We are now experiencing the third human coronavirus epidemic of the 21st century. COVID-19 has rapidly endangered the health and well-being of all people, especially vulnerable populations. The offending pathogen, SARS-CoV-2, is a novel coronavirus hitherto unknown to the medical field.

Some of what is known about the virus and the disease it causes has been compiled into a fast-track JBJS Orthopaedic Forum article by orthopaedic surgeon and researcher Mohit Bhandari, MD, PhD and his colleagues. Whether you are an orthopaedist, health care professional in another specialty, or a patient, you may find the following excerpts from the article useful.

The authors begin with a quote from Microsoft founder and philanthropist Bill Gates, who notes that “we’ve invested a huge amount in nuclear deterrents, but we’ve actually invested very little in a system to stop an epidemic.”

Epidemiology
Evidence suggests that asymptomatic, pre-symptomatic, or mildly symptomatic individuals could be drivers of the community spread of the virus. Early evidence from pre-published studies of 2 cohorts indicate that the virus is spread, on average, 2 to 3 days before symptoms present.

The CDC recently published a report on US patients with COVID-19, using data from February 12, 2020, to March 16, 2020 and found that younger age groups had appreciable risks of both hospitalizations and ICU admissions. This is contrary to data from other countries, where serious cases of COVID-19 occurred predominantly in older people with underlying illnesses.

Infection curves with a steep rise place huge demands on health-care systems and can overwhelm limited health-care resources and force clinicians to make agonizing decisions about which patients receive life-saving treatment and which do not. Hence, all the talk about precautions designed to flatten the curve instead of steepening it.

Vaccine Development
Although there has been impressive and rapid progress toward a vaccine already, a vaccine for widespread use is still likely months or years away, because of the testing, regulatory, and manufacturing hurdles that will need to be cleared.

One possible vaccine-development strategy is a subunit vaccine. Subunit vaccines elicit an immune response against the protein on the surface of a coronavirus to prevent its docking with host receptors.

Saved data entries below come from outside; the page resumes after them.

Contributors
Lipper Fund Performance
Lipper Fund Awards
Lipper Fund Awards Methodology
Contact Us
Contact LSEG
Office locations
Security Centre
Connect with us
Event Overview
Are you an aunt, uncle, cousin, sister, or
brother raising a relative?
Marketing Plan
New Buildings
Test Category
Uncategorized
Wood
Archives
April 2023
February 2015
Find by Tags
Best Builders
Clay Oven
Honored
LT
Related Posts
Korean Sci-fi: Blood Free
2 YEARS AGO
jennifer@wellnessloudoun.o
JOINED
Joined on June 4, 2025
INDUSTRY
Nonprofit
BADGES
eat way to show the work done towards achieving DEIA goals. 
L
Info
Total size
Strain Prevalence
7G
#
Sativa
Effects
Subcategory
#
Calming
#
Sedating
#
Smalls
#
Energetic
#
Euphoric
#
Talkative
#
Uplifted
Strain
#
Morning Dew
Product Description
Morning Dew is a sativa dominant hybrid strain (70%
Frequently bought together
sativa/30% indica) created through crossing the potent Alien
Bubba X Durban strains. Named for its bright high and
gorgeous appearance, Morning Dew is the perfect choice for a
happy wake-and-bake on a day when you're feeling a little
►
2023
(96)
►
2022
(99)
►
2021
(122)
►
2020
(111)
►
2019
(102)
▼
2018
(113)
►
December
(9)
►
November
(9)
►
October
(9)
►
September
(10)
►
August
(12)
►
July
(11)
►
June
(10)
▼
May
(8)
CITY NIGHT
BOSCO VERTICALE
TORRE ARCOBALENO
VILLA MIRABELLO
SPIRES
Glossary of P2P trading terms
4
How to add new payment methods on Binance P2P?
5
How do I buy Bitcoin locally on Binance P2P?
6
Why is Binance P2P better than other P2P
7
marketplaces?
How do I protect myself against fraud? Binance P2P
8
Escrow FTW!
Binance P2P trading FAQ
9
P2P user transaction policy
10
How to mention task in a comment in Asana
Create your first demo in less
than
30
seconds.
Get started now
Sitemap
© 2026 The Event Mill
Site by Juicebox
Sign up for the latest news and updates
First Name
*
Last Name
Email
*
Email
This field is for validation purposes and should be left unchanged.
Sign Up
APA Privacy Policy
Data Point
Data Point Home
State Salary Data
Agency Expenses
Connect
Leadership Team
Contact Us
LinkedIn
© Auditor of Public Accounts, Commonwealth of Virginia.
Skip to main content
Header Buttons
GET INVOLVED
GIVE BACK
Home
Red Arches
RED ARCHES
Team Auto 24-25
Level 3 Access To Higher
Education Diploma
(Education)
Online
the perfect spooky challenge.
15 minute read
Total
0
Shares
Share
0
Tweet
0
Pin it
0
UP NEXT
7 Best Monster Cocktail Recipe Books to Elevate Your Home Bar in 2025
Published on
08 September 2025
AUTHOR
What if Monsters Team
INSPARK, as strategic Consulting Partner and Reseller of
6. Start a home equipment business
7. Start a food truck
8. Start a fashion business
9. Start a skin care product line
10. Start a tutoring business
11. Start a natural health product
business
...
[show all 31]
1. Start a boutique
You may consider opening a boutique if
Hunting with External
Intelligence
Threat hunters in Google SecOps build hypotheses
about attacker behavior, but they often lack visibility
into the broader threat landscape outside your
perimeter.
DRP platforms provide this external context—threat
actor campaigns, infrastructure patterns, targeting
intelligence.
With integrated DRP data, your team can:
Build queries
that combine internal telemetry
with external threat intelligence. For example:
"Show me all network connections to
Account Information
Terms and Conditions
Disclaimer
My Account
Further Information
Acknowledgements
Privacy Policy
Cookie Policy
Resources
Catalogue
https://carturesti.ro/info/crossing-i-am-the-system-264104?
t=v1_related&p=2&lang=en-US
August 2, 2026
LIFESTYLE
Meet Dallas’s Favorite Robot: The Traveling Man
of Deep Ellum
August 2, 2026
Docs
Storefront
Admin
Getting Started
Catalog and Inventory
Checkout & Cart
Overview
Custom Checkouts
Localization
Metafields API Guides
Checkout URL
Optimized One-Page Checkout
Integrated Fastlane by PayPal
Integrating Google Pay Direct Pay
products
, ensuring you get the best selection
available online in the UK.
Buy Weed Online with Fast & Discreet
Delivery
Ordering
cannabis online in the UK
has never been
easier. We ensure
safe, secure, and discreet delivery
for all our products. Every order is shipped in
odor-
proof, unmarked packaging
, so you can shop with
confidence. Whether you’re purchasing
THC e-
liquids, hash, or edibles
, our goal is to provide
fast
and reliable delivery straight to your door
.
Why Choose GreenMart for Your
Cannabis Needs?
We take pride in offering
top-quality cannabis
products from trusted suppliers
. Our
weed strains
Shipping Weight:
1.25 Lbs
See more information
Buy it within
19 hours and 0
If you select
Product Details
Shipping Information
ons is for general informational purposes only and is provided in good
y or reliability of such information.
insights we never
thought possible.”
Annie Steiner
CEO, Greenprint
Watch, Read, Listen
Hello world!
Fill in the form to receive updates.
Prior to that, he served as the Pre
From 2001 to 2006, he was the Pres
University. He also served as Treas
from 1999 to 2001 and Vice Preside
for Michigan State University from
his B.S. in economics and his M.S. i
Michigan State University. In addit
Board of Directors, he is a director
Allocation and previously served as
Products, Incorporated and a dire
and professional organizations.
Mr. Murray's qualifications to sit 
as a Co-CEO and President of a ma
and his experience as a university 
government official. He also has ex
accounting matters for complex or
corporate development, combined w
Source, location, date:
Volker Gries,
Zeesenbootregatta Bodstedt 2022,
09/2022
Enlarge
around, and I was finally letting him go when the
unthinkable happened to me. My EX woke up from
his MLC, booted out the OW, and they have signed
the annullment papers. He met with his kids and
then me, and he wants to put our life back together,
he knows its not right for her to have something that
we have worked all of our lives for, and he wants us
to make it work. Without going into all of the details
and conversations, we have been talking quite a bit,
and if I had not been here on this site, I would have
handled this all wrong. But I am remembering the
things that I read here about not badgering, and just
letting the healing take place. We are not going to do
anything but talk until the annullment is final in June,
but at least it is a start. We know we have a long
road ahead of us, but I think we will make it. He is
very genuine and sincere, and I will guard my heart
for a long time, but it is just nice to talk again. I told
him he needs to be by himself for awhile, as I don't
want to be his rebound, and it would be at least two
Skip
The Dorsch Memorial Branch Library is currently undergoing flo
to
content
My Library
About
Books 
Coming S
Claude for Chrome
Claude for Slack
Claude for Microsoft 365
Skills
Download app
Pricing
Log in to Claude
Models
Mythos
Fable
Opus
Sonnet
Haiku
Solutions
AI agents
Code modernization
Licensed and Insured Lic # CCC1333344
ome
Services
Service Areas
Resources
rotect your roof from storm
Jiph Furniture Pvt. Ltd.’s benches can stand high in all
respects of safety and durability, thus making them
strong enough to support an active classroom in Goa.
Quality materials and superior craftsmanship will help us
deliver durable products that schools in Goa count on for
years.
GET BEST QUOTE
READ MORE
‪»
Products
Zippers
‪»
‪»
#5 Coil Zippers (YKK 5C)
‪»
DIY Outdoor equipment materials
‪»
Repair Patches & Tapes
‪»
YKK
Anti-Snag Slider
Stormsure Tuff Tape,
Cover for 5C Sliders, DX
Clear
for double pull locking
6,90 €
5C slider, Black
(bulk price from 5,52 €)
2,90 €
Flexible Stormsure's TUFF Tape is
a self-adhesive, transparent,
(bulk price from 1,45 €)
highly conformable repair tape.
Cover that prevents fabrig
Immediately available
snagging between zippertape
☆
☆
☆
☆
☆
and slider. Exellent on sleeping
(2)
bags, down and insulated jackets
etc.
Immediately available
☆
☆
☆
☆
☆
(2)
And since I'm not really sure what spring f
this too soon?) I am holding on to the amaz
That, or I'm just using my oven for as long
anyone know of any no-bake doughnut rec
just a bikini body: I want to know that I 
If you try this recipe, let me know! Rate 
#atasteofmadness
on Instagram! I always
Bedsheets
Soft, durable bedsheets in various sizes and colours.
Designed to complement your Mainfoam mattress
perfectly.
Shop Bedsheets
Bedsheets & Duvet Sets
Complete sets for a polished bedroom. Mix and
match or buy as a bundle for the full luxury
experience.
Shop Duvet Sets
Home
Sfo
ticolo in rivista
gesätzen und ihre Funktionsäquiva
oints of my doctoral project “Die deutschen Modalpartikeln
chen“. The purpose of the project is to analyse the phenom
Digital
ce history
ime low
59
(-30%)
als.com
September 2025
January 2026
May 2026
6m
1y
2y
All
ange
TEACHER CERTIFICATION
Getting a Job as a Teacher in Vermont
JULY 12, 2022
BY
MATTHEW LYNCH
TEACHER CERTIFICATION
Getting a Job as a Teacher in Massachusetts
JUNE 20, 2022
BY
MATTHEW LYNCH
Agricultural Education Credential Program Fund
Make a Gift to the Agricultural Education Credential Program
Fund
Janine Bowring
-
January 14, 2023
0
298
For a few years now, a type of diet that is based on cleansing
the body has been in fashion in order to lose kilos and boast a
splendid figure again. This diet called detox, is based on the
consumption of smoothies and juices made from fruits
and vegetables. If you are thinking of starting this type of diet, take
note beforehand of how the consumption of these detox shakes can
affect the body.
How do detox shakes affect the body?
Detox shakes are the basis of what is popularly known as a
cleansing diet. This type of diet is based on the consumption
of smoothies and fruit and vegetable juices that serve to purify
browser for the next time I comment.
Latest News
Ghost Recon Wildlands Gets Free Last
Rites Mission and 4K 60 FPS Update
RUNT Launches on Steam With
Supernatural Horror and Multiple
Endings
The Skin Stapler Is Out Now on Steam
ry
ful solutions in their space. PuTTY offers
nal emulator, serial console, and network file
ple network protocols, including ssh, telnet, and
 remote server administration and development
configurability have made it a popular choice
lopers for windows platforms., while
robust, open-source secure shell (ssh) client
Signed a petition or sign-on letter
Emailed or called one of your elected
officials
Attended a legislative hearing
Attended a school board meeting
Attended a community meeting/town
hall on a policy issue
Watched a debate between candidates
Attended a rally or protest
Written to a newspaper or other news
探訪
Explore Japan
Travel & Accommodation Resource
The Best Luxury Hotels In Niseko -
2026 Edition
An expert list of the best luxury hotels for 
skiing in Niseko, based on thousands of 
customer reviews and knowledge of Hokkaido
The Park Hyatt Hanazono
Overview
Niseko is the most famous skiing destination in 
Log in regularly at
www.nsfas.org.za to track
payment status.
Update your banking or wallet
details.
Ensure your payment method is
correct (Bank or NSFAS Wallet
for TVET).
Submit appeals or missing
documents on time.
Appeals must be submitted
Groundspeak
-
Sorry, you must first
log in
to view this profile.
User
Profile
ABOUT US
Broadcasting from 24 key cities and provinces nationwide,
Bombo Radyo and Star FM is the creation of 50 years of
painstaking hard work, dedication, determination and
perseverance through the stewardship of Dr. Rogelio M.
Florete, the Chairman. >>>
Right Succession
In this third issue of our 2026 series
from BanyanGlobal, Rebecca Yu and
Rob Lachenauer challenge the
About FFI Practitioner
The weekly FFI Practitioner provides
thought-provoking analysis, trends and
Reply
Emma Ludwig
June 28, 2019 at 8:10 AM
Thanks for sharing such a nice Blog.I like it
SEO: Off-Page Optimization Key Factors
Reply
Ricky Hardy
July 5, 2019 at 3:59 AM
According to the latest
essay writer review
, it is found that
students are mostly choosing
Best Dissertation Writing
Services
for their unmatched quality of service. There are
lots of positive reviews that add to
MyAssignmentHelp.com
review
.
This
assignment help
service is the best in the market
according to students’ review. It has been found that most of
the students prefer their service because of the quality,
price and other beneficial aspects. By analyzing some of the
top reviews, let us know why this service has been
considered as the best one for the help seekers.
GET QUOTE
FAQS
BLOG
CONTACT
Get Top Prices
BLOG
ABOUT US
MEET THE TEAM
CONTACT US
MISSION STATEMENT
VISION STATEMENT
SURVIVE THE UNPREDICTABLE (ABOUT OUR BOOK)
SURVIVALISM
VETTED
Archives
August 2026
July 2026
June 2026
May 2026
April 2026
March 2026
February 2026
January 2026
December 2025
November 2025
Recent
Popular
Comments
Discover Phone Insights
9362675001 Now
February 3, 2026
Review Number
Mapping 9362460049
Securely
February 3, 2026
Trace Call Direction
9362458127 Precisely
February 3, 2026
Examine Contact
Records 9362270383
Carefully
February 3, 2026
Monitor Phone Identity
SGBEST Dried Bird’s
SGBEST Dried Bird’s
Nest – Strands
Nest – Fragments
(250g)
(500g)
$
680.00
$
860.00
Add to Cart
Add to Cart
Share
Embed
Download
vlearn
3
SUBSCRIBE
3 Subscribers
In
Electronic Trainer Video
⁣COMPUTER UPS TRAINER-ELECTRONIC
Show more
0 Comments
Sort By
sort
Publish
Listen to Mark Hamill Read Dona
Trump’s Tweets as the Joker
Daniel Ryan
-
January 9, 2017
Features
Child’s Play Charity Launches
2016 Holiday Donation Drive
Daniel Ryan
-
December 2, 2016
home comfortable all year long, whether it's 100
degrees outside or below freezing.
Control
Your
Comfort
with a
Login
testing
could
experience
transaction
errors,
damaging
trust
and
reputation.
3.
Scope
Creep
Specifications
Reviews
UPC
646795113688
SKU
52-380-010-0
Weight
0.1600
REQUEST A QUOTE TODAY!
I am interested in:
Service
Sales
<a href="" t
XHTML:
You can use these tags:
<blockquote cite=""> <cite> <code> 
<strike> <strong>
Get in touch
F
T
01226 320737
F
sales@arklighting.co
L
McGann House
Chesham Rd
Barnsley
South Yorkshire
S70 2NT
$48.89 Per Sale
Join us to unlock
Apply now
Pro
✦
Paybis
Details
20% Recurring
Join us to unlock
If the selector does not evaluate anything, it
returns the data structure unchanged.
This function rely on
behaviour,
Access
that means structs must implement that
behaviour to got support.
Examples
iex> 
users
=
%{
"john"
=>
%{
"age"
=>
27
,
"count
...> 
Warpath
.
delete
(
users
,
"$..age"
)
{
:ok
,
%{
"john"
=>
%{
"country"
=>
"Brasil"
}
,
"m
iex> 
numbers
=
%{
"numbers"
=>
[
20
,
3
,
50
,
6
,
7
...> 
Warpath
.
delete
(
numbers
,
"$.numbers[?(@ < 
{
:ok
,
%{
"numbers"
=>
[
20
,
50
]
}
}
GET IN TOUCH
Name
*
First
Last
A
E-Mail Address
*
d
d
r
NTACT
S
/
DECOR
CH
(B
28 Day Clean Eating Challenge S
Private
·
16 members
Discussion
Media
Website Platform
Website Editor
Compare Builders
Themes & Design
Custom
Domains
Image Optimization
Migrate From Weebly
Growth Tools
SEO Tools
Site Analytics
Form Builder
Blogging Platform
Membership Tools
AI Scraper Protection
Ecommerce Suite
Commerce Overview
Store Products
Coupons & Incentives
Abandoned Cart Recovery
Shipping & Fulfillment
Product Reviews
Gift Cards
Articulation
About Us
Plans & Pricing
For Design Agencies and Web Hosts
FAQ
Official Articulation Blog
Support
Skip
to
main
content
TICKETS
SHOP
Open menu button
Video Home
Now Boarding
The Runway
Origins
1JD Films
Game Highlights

Given the similarities between SARS-CoV (the virus that caused the SARS outbreak in 2002 and 2003) and SARS-CoV-2, focusing on a subunit vaccine may be the most promising short-term approach.

Treatment
No specific treatment is currently recommended for COVID-19. Similar to many other viral illnesses, the current mainstays of treatment include early recognition and isolation, along with symptomatic and oxygen therapy.

A randomized controlled trial of the antiviral lopinavir-ritonavir compared with standard care included 199 adult patients with confirmed COVID-19, pneumonia, and compromised oxygen saturation. There was no significant difference between the 2 groups in terms of time to clinical improvement or mortality, with more adverse events occurring in the intervention group.

Dr. Bhandari and his colleagues also offer 9 pieces of practical guidance for surgeons, one of which echoes the experience of Emory University orthopaedists and the orthopaedic community in Singapore: Create multiple teams of clinicians who are completely isolated from one another.

The authors concede that it is impossible to accurately predict the trajectory of COVID-19. Even with aggressive containment procedures, the outbreak is unlikely to see meaningful resolution for weeks to months. Their final message to the health-care community: Exercise continued vigilance and preparedness for a possible second wave and a high index of suspicion for any new cases of undifferentiated respiratory illness in the weeks to months following a slowdown in new cases.

One thought on “COVID-19 Evidence from Dr. Bhandari

  1. “younger age groups had appreciable risks of both hospitalizations and ICU admissions” –

    What is the pathomechanism in a severe course?
    Paradoxical arterial embolization?
    “… pulmonary infection has often been a factor … in pulmonary vein thrombosis … which Is undoubtedly a potential source of arterial embolism. …”
    “… experienced pathologists are unwilling to believe that their dissection techniques have led them to fail to diagnose what may be a relatively common condition. …” (Gardner AMN and Fox RH. Pulmonary venous thrombosis as a source of systemic arterial embolism. In: The Venous System in Health and Disease. 2001, p. 161-8, Colour Plate III)
    Do we need more systematic and more thorough post mortem exams in suspected COVID-19 cases?